Cette critique d’une certaine élite intellectuelle bien pensante ne signifie évidemment pas que le film soit pro-conservateurs (encore moins pro-Trump) : il n’y a qu’à voir comment ces derniers sont dépeints dans The Hunt pour écarter d’emblée cette hypothèse. La démonstration est simple : le film de Zobel, d’une façon volontairement outrancière, montre deux extrêmes de la société américaine qui sont complètement embourbés dans des préjugés en tout genre, dans des postures figées et binaires, et qui se méprisent trop mutuellement pour pouvoir débattre, quand le débat est l’une des bases de la démocratie.

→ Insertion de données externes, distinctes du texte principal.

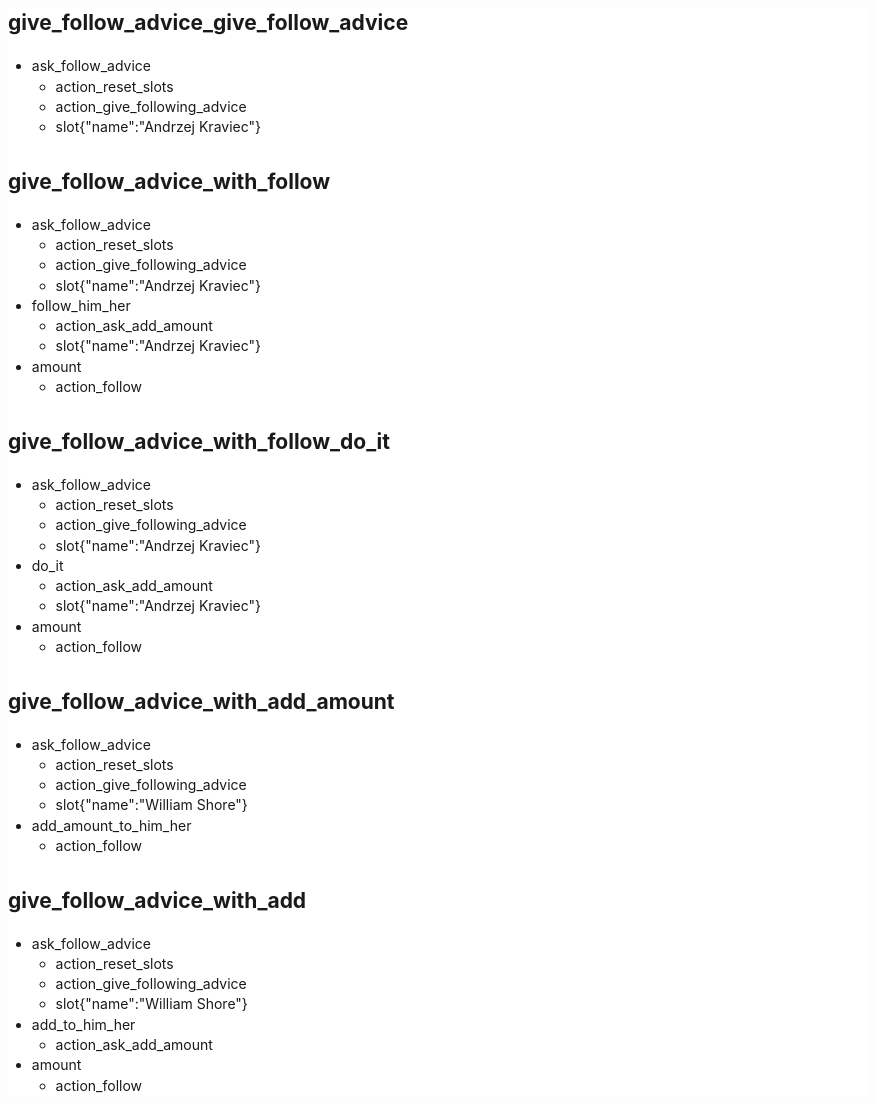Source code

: 

## give_follow_advice_give_follow_advice
* ask_follow_advice
  - action_reset_slots
  - action_give_following_advice
  - slot{"name":"Andrzej Kraviec"}

## give_follow_advice_with_follow
* ask_follow_advice
  - action_reset_slots
  - action_give_following_advice
  - slot{"name":"Andrzej Kraviec"}
* follow_him_her
  - action_ask_add_amount
  - slot{"name":"Andrzej Kraviec"}
* amount
  - action_follow

## give_follow_advice_with_follow_do_it
* ask_follow_advice
  - action_reset_slots
  - action_give_following_advice
  - slot{"name":"Andrzej Kraviec"}
* do_it
  - action_ask_add_amount
  - slot{"name":"Andrzej Kraviec"}
* amount
  - action_follow

## give_follow_advice_with_add_amount
* ask_follow_advice
  - action_reset_slots
  - action_give_following_advice
  - slot{"name":"William Shore"}
* add_amount_to_him_her
  - action_follow

## give_follow_advice_with_add
* ask_follow_advice
  - action_reset_slots
  - action_give_following_advice
  - slot{"name":"William Shore"}
* add_to_him_her
  - action_ask_add_amount
* amount
  - action_follow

On retrouve au casting Betty Gilpin, Hilary Swank et Ike Barinholtz, et il faut souligner ici que ce dernier a réalisé The Oath (2018), film qui d’une manière totalement différente parle exactement du même sujet que The Hunt. Sous son apparence de comédie gore pas finaude, le film, comme The Oath avant lui, dresse un constat sans doute très juste : les électeurs républicains ont élu un président cynique et incompétent (pour rester mesuré…) sur la base d’une nuée d’intox ; tandis que les progressistes sont tellement occupés à mépriser Trump et ses électeurs qu’ils ne convainquent qu’eux mêmes (constat qui d’ailleurs, vaut pour bien d’autres contextes). The Hunt n’est donc pas un énième survival décérébré : drôle et bien rythmé, il délivre un propos acide mais pertinent.
Bande-annonce de The Hunt
The Hunt oppose des conservateurs complotistes et pro-port d'armes à des progressistes snobs obsédés par le politiquement correct, pour mieux montrer que le débat démocratique actuel, aux États-Unis comme ailleurs, est miné par des positions binaires et par des préjugés en tout genre. Il s'agit donc d'une satire efficace et plutôt intelligente, qui ne méritait pas tous les problèmes auxquels sa distribution a été confrontée.